In the listing, determine how many lines contain "Piektdiena". The reply is that number alone.

= = = = =

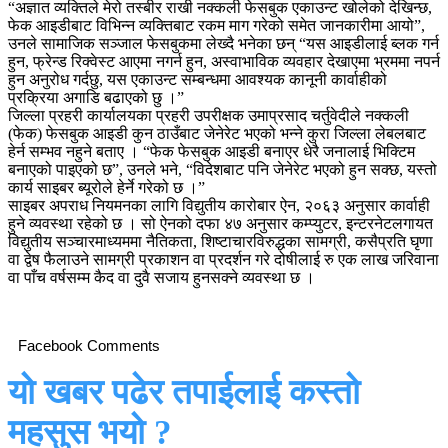
“अज्ञात व्यक्तिले मेरो तस्बीर राखी नक्कली फेसबुक एकाउन्ट खोलेको देखिन्छ,
फेक आइडीबाट विभिन्न व्यक्तिबाट रकम माग गरेको समेत जानकारीमा आयो”,
उनले सामाजिक सञ्जाल फेसबुकमा लेख्दै भनेका छन् “यस आइडीलाई ब्लक गर्न
हुन, फ्रेन्ड रिक्वेस्ट आएमा नगर्न हुन, अस्वाभाविक व्यवहार देखाएमा भ्रममा नपर्न
हुन अनुरोध गर्दछु, यस एकाउन्ट सम्बन्धमा आवश्यक कानूनी कार्वाहीको
प्रक्रिया अगाडि बढाएको छु ।”
जिल्ला प्रहरी कार्यालयका प्रहरी उपरीक्षक उमाप्रसाद चर्तुवेदीले नक्कली
(फेक) फेसबुक आइडी कुन ठाउँबाट जेनेरेट भएको भन्ने कुरा जिल्ला लेबलबाट
हेर्न सम्भव नहुने बताए । “फेक फेसबुक आइडी बनाएर धेरै जनालाई भिक्टिम
बनाएको पाइएको छ”, उनले भने, “विदेशबाट पनि जेनेरेट भएको हुन सक्छ, यस्तो
कार्य साइबर ब्यूरोले हेर्ने गरेको छ ।”
साइबर अपराध नियमनका लागि विद्युतीय कारोबार ऐन, २०६३ अनुसार कार्वाही
हुने व्यवस्था रहेको छ । सो ऐनको दफा ४७ अनुसार कम्प्युटर, इन्टरनेटलगायत
विद्युतीय सञ्चारमाध्यममा नैतिकता, शिष्टाचारविरुद्धका सामग्री, कसैप्रति घृणा
वा द्वेष फैलाउने सामग्री प्रकाशन वा प्रदर्शन गरे दोषीलाई रु एक लाख जरिवाना
वा पाँच वर्षसम्म कैद वा दुवै सजाय हुनसक्ने व्यवस्था छ ।
Facebook Comments
यो खबर पढेर तपाईलाई कस्तो
महसुस भयो ?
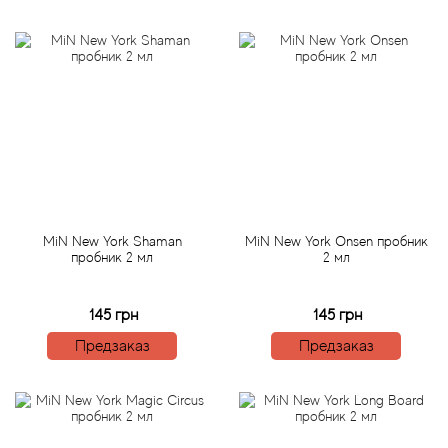
Attar Collection
Au Pays de la Fleur d’Oranger
Axis
Azalia Parfums
Azzaro
MiN New York Shaman
MiN New York Onsen пробник
Baldessarini
пробник 2 мл
2 мл
Baldinini
145 грн
145 грн
Предзаказ
Предзаказ
Balenciaga
Balmain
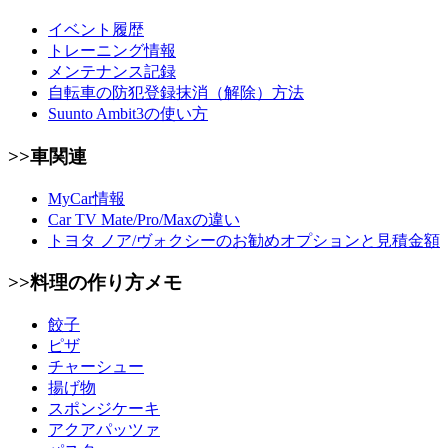
イベント履歴
トレーニング情報
メンテナンス記録
自転車の防犯登録抹消（解除）方法
Suunto Ambit3の使い方
>>車関連
MyCar情報
Car TV Mate/Pro/Maxの違い
トヨタ ノア/ヴォクシーのお勧めオプションと見積金額
>>料理の作り方メモ
餃子
ピザ
チャーシュー
揚げ物
スポンジケーキ
アクアパッツァ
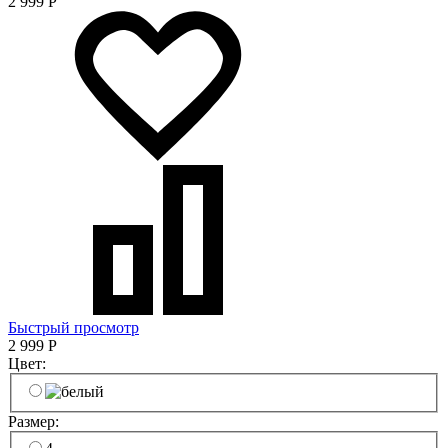
2 999
Р
Быстрый просмотр
2 999
Р
Цвет:
Размер:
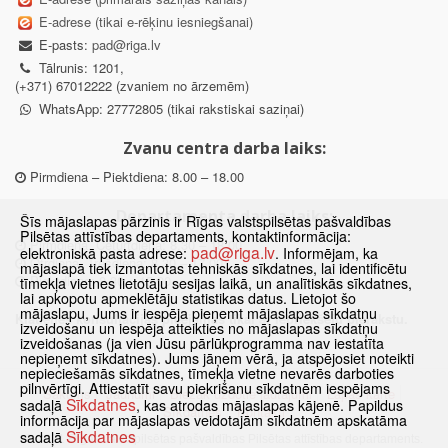
E-adrese (tikai e-rēķinu iesniegšanai)
E-pasts:
pad@riga.lv
Tālrunis: 1201,
(+371) 67012222 (zvaniem no ārzemēm)
WhatsApp: 27772805 (tikai rakstiskai saziņai)
Zvanu centra darba laiks:
Pirmdiena – Piektdiena: 8.00 – 18.00
Departamenta darba laiks:
Šīs mājaslapas pārzinis ir Rīgas valstspilsētas pašvaldības
Pilsētas attīstības departaments, kontaktinformācija:
Pirmdiena, Ceturtdiena: 8.30 – 18.00
pad@riga.lv
elektroniskā pasta adrese:
. Informējam, ka
Otrdiena, Trešdiena: 8.30 – 17.00
mājaslapā tiek izmantotas tehniskās sīkdatnes, lai identificētu
Piektdiena: 8.30 – 15.00
tīmekļa vietnes lietotāju sesijas laikā, un analītiskās sīkdatnes,
lai apkopotu apmeklētāju statistikas datus. Lietojot šo
mājaslapu, Jums ir iespēja pieņemt mājaslapas sīkdatņu
Klātienes konsultācijas pieejamas tikai ar iepriekšēju pierakstu.
izveidošanu un iespēja atteikties no mājaslapas sīkdatņu
izveidošanas (ja vien Jūsu pārlūkprogramma nav iestatīta
nepieņemt sīkdatnes). Jums jāņem vērā, ja atspējosiet noteikti
nepieciešamās sīkdatnes, tīmekļa vietne nevarēs darboties
pilnvērtīgi. Attiestatīt savu piekrišanu sīkdatnēm iespējams
Sākums
Jaunumi
Biežāk uzdotie jautājumi
Lapas karte
Sīkdatnes
sadaļā
, kas atrodas mājaslapas kājenē. Papildus
Sīkdatnes
Kontakti
informācija par mājaslapas veidotajām sīkdatnēm apskatāma
Sīkdatnes
sadaļā
© 2021 Rīgas valstspilsētas pašvaldības Pilsētas attīstības departaments.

= = = = =

**EXERCISE OUTPUT:**
2